Narcolepsy is associated with a condition called cataplexy. People with cataplexy sometimes experience episodes of partial or total muscle loss, often triggered by emotional reactions such as anger or laughter. It may look frightening to see someone go completely slack for 30 to 60 seconds but cataplexy itself is not life-threatening, says Schulman. “People are awake during cataplexy attacks but they just can’t move.” Narcolepsy seems to affect men just slightly more than women, according to the American Academy of Sleep Medicine. It generally starts in the teens but may not be diagnosed until a person is 20 to 30 years old. Often, it’s never diagnosed. “People just get used to being tired,” Schulman says. What causes narcolepsy: Research has found differences between normal sleepers and narcoleptics during the REM (rapid eye movement) stage of sleep. Narcoleptics go into REM sleep much more quickly than normal sleepers. The brain chemical hypocretin may be to blame. Hypocretin helps regulate wakefulness and keeps REM sleep stable. Narcoleptics have lower levels of this chemical, but researchers don’t know why. There could be a genetic link: Up to 10% of people with narcolepsy report having a family member with the same symptoms, according to the National Institutes of Health. And narcolepsy knows no bounds: It appears throughout the world and in every racial and ethnic group. How to treat narcolepsy: There’s no cure for narcolepsy, so daytime sleepiness and drowsiness is treated symptomatically. Short naps can be particularly effective. In extreme cases, medications – often stimulants – can be prescribed.
Good Sleep Habits
If you suspect you have any of these conditions, talk to your doctor. You may be referred to a local sleep clinic. In the meantime, take these steps to improve your sleep:
No TV, laptops, or snacks in bed. Limit the use of your bed to sleep and sex. If you get in the habit of watching TV, eating or other activities in the bedroom, your mind won’t associate it with snoozing. Relocate after 30 minutes of tossing and turning. Get out of bed, read a book or do some other activity. “It’s like taking a break from a math problem,” Schulman says. “It takes pressure off trying to get to sleep.” Avoid caffeine after noon. Those java jolts you drink throughout the day have a way of kicking in all night long. Watch out for the caffeine in chocolate, energy drinks, some teas and cola beverages. Exercise at the right time. Working out will generally help with insomnia but not if you do it too close to bedtime. The “fight or flight” hormones that build up in the body during intense activity can keep you awake at night.

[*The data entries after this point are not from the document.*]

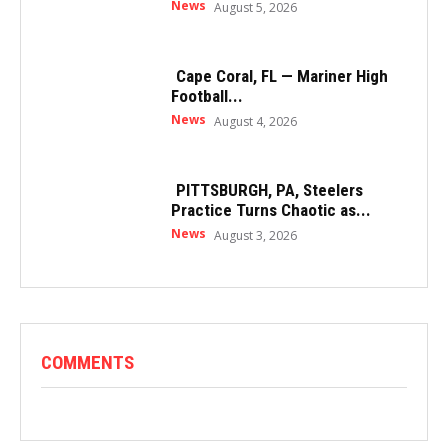
News
August 5, 2026
Cape Coral, FL — Mariner High
Football...
News
August 4, 2026
PITTSBURGH, PA, Steelers
Practice Turns Chaotic as...
News
August 3, 2026
COMMENTS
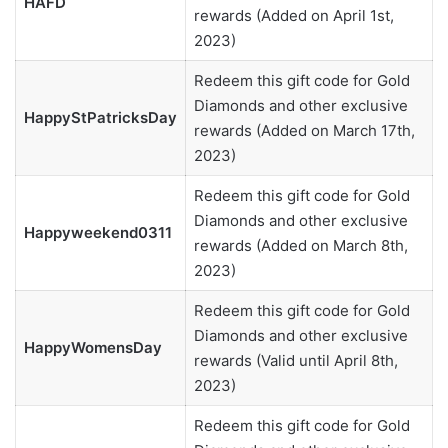
HAFD
rewards (Added on April 1st,
2023)
Redeem this gift code for Gold
Diamonds and other exclusive
HappyStPatricksDay
rewards (Added on March 17th,
2023)
Redeem this gift code for Gold
Diamonds and other exclusive
Happyweekend0311
rewards (Added on March 8th,
2023)
Redeem this gift code for Gold
Diamonds and other exclusive
HappyWomensDay
rewards (Valid until April 8th,
2023)
Redeem this gift code for Gold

Pass the cheese, please. To help you drift off, eat a small piece of hard cheese before bed. Cheese naturally has the amino acid tyramine which seems to induce relaxation – similar to how tryptophan in turkey seems to make people sleepy, Schulman says. But don’t eat too much: Going to sleep on a full stomach may not produce restful sleep because it causes fluctuations in blood sugar levels. Keep your bedroom dark and cool. People sleep better in cooler temperatures, Schulman says. The National Sleep Foundation recommends temperatures between 54-75 degrees. Maintain a consistent sleep schedule. Go to bed and to get up at the same time every day. Going to bed earlier than usual may only prolong sleeplessness and getting up late on weekends produces the equivalent of jet lag, Jacobs says. Let the sunshine in. Being in the sunlight at some point during the day enhances your body’s natural tendency to sleep when it’s dark.